Catweazle - what is your family situation, married, single, kids, in an urban area or rural. IMO these would make a difference to me if I were to decide to buy or rent.


----------



## none (Jan 15, 2013)

andrewf said:


> Your risk is the same whether you have a large down payment or small.


I disagree with this but it's quibbling over the potential for a few thousand dollars and not really worth discussing in the grand scheme of things.

Do a full cost analysis of rent vs buy. I wouldn't buy a house in Canada with a 2% interest rate. No thanks _ i'd rather lose all my cash in small oil and gas companies with ridiculous dividends thank you very much.


----------



## Greenback (Mar 16, 2013)

If you lived in Winnipeg you could buy a 2br bungalow for less than $150K.
And live rent free with $150K left over to invest, maybe in another similar property that you can rent out for income.


----------



## lonewolf (Jun 12, 2012)

Your brand new to Canada, I would not consider buying property untill your certain you will want to live there for @ least 5yrs. (to much money lost in HST & commision) 

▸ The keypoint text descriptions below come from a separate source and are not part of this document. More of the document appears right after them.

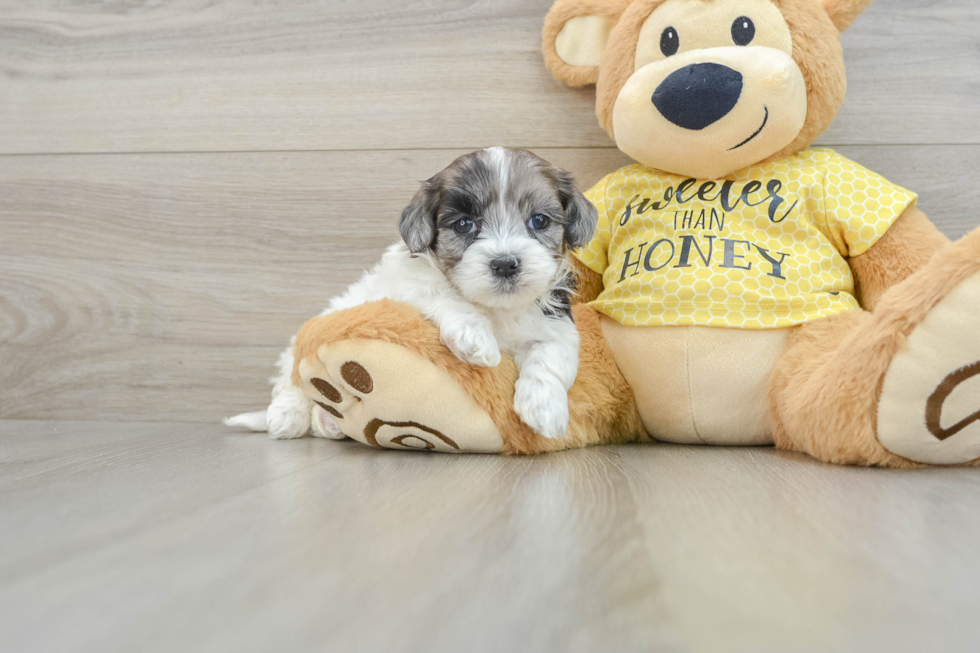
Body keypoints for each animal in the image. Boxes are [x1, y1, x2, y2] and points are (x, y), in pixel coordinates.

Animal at [228, 147, 596, 440]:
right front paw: (474, 336)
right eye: (464, 225)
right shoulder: (403, 284)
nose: (505, 263)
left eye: (539, 221)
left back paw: (327, 424)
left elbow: (552, 355)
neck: (495, 309)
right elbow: (440, 291)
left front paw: (544, 408)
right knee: (290, 380)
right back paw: (287, 416)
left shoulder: (556, 323)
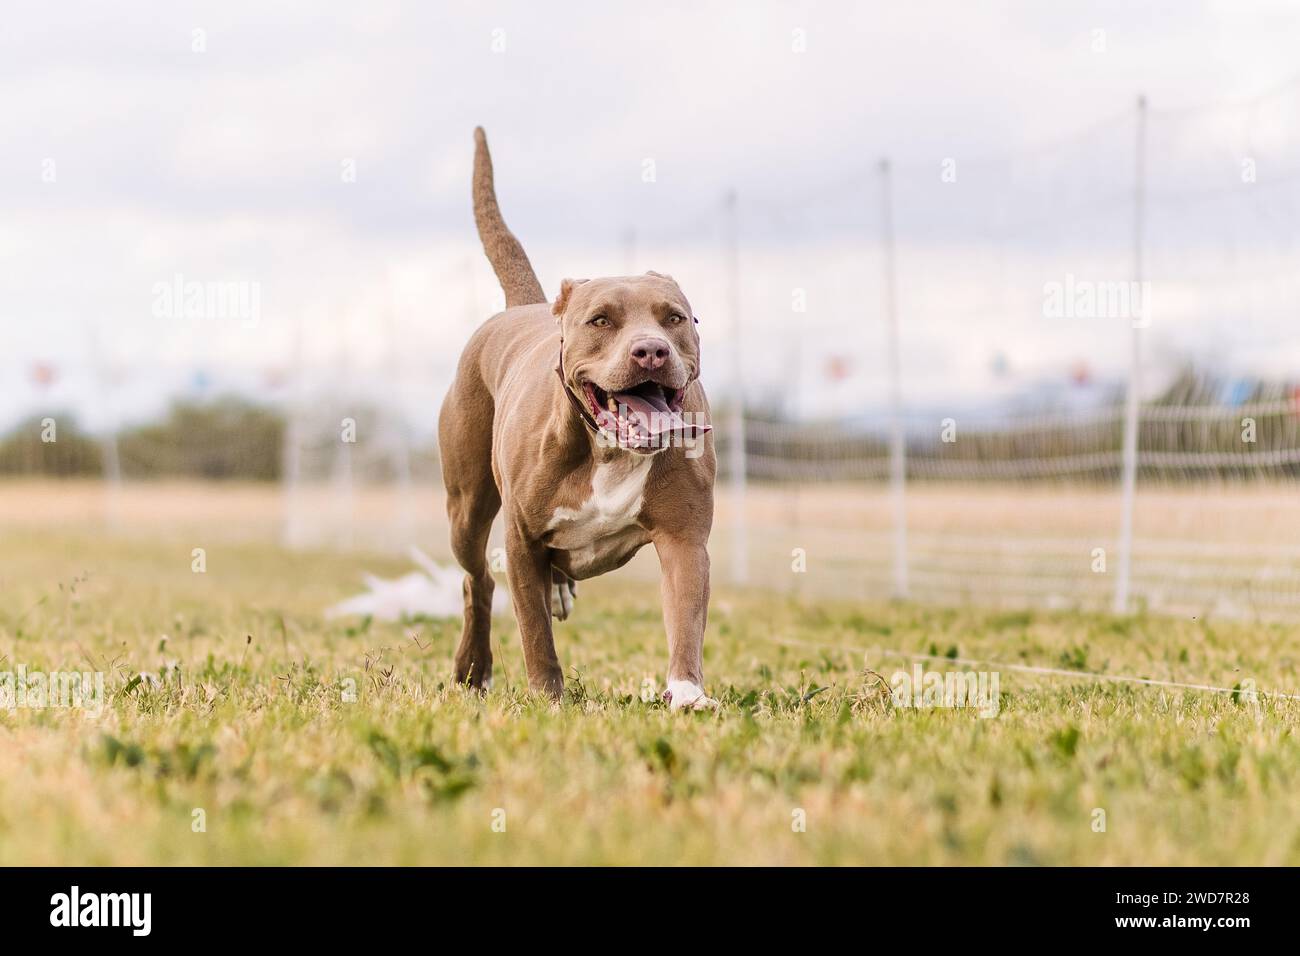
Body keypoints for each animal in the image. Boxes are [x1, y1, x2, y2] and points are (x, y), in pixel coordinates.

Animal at [436, 128, 722, 712]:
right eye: (601, 321)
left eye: (675, 318)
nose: (651, 351)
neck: (608, 449)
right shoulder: (521, 541)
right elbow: (534, 633)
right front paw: (548, 697)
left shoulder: (684, 538)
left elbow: (685, 616)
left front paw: (687, 693)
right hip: (467, 508)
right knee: (478, 581)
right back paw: (472, 669)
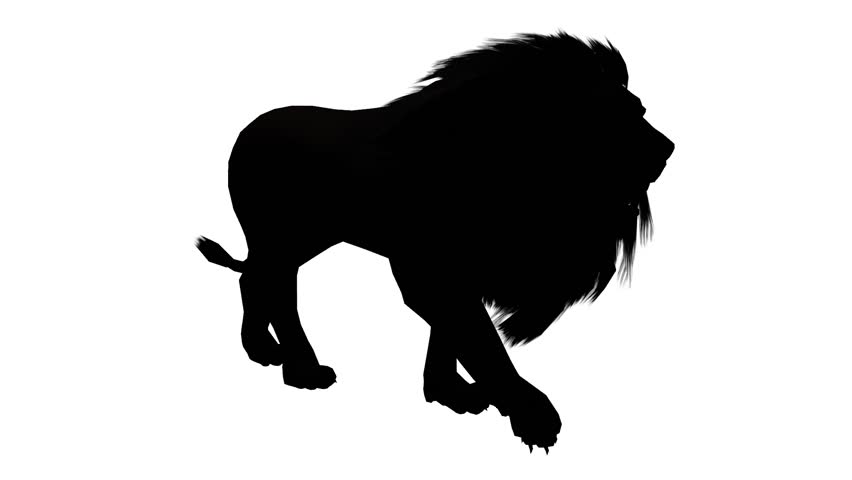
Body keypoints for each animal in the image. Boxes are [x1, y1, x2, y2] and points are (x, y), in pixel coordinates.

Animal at [197, 31, 674, 452]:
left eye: (640, 109)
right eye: (616, 116)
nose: (669, 148)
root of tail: (246, 132)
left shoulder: (460, 271)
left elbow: (448, 336)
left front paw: (449, 394)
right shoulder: (427, 271)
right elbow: (482, 344)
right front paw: (532, 415)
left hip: (301, 240)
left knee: (254, 280)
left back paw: (264, 350)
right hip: (283, 236)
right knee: (275, 288)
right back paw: (303, 370)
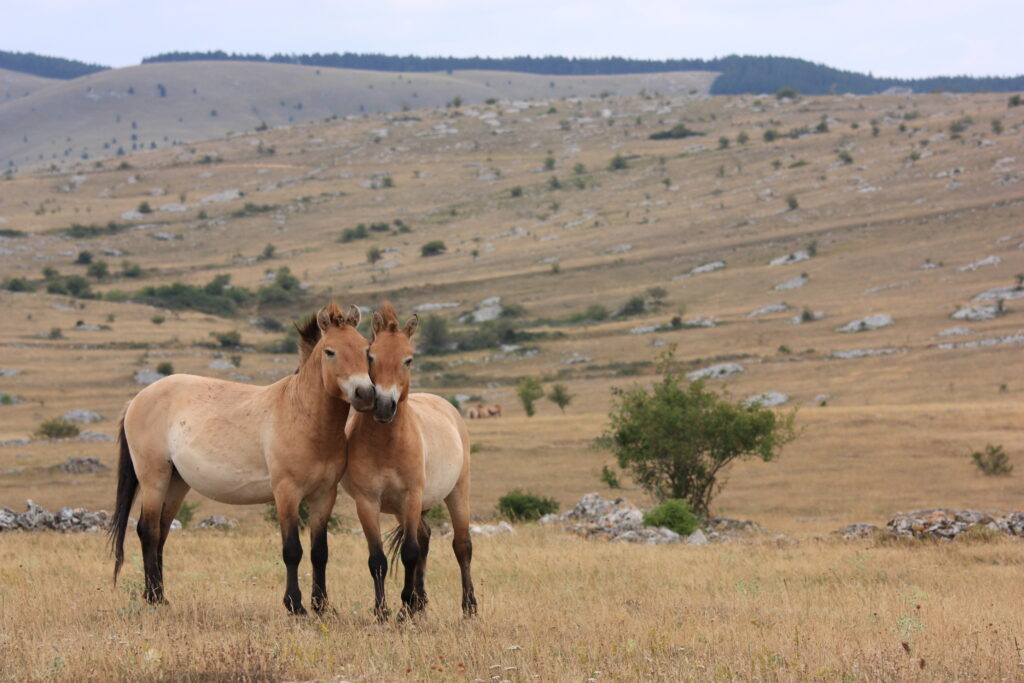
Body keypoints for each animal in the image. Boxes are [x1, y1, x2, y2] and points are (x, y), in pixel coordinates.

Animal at [108, 302, 374, 615]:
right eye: (330, 351)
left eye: (366, 349)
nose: (365, 393)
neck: (302, 414)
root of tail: (137, 399)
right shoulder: (287, 493)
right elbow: (292, 550)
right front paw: (295, 605)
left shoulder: (324, 495)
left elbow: (320, 552)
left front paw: (322, 606)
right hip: (154, 479)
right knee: (147, 531)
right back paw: (153, 598)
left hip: (176, 483)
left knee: (160, 533)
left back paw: (161, 597)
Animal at [342, 303, 477, 620]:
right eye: (370, 355)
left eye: (409, 359)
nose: (383, 405)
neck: (388, 445)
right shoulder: (368, 502)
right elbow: (378, 558)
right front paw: (384, 611)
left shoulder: (412, 496)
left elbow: (409, 553)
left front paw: (404, 604)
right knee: (425, 537)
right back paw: (420, 603)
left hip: (457, 491)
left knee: (461, 545)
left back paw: (469, 607)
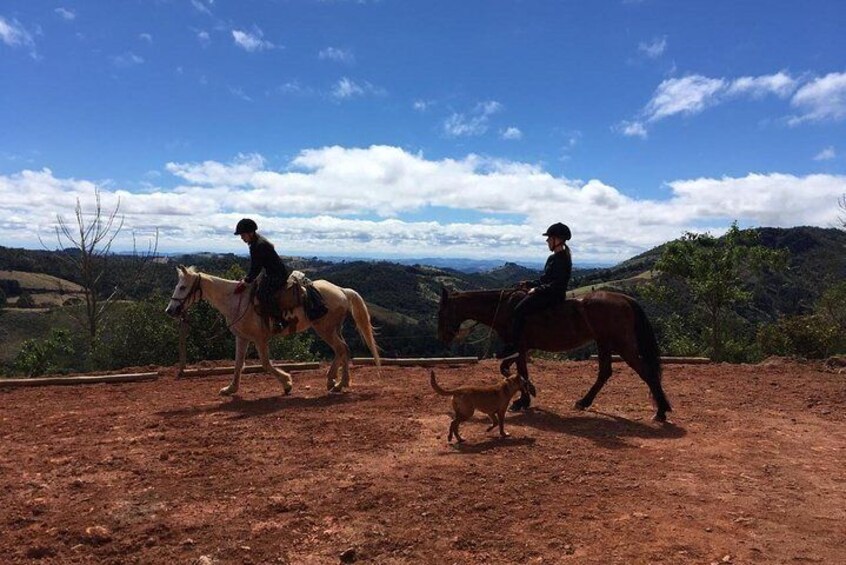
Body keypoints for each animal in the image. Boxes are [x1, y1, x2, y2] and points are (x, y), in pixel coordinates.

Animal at [166, 266, 380, 394]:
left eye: (183, 287)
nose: (170, 310)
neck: (236, 301)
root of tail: (342, 291)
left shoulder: (260, 339)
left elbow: (266, 364)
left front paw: (287, 383)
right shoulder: (242, 338)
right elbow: (238, 364)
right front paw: (230, 388)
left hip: (325, 329)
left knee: (341, 349)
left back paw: (338, 383)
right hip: (333, 329)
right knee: (342, 350)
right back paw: (335, 381)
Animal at [440, 288, 672, 420]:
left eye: (441, 311)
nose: (443, 337)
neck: (507, 309)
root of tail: (626, 299)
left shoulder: (520, 345)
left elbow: (521, 370)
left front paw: (522, 400)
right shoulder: (523, 347)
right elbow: (509, 367)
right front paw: (525, 393)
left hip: (622, 346)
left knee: (647, 373)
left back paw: (661, 411)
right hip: (604, 343)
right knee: (605, 372)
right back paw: (584, 402)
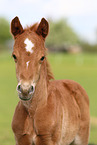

Does Alberta have any sales tax or HST on homes ? 

If you had to borrow the money it would be about 10 yrs of being certain of living in the house because of money lost in interest paid to the bank (use a credit union instead of bank )along with the HST & commision.


----------



## Catweazle2013 (Apr 16, 2013)

Cal said:


> Catweazle - what is your family situation, married, single, kids, in an urban area or rural. IMO these would make a difference to me if I were to decide to buy or rent.


Mississauga, which is expensive !! $300k buys almost nothing here. Married with no kids, but a baby on the way !


----------



## meddlesomemarmots (Feb 16, 2011)

I'm with lonewolf.

Get a handle for where you are living, and the surrounding areas first. Maybe move a couple of times over the next couple of years, and see how you like different local cities/neighbourhoods. I don't think you'll have a ton of renters remorse regarding property prices in a couple of years (generally speaking - we're not sure where you are).


----------



## chloev (Nov 26, 2012)

If you are thinking about purchasing a home in Canada, I would suggest you choose the location wisely. For example, cities like Vancouver and Toronto are not ideal places to buy now. If I were you, I would invest that money in booming cities like Calgary or Edmonton and a year from now, you will be able to sell it and gain some capital. If you have $300k in equity, you can afford to buy and hold a property, which means the risk is lower for you as a real estate investor. What I have been doing recently was I bought an income property in a town outside of Edmonton but still within the Edmonton region and rental in receive covers everything: management fees, mortgage and taxes...etc. I don't even need to worry about tenants and looking for one because the company I bought my unit through takes care of that. Having all these expenses paid for by rent allow me to rent somwhere else. 2-3 years from now I will be able to sell my condo and buy a better one with my gain!


----------



## none (Jan 15, 2013)

Here in an article in the globe today. Unfortunately the linked spreadsheet omits the opportunity cost of money in the house and therefore paints a biased rosy picture of home ownership.

Still, renting (of course) comes out the winner (assuming no home appreciation of course).

http://www.theglobeandmail.com/glob...-real-cost-of-home-ownership/article11668113/


----------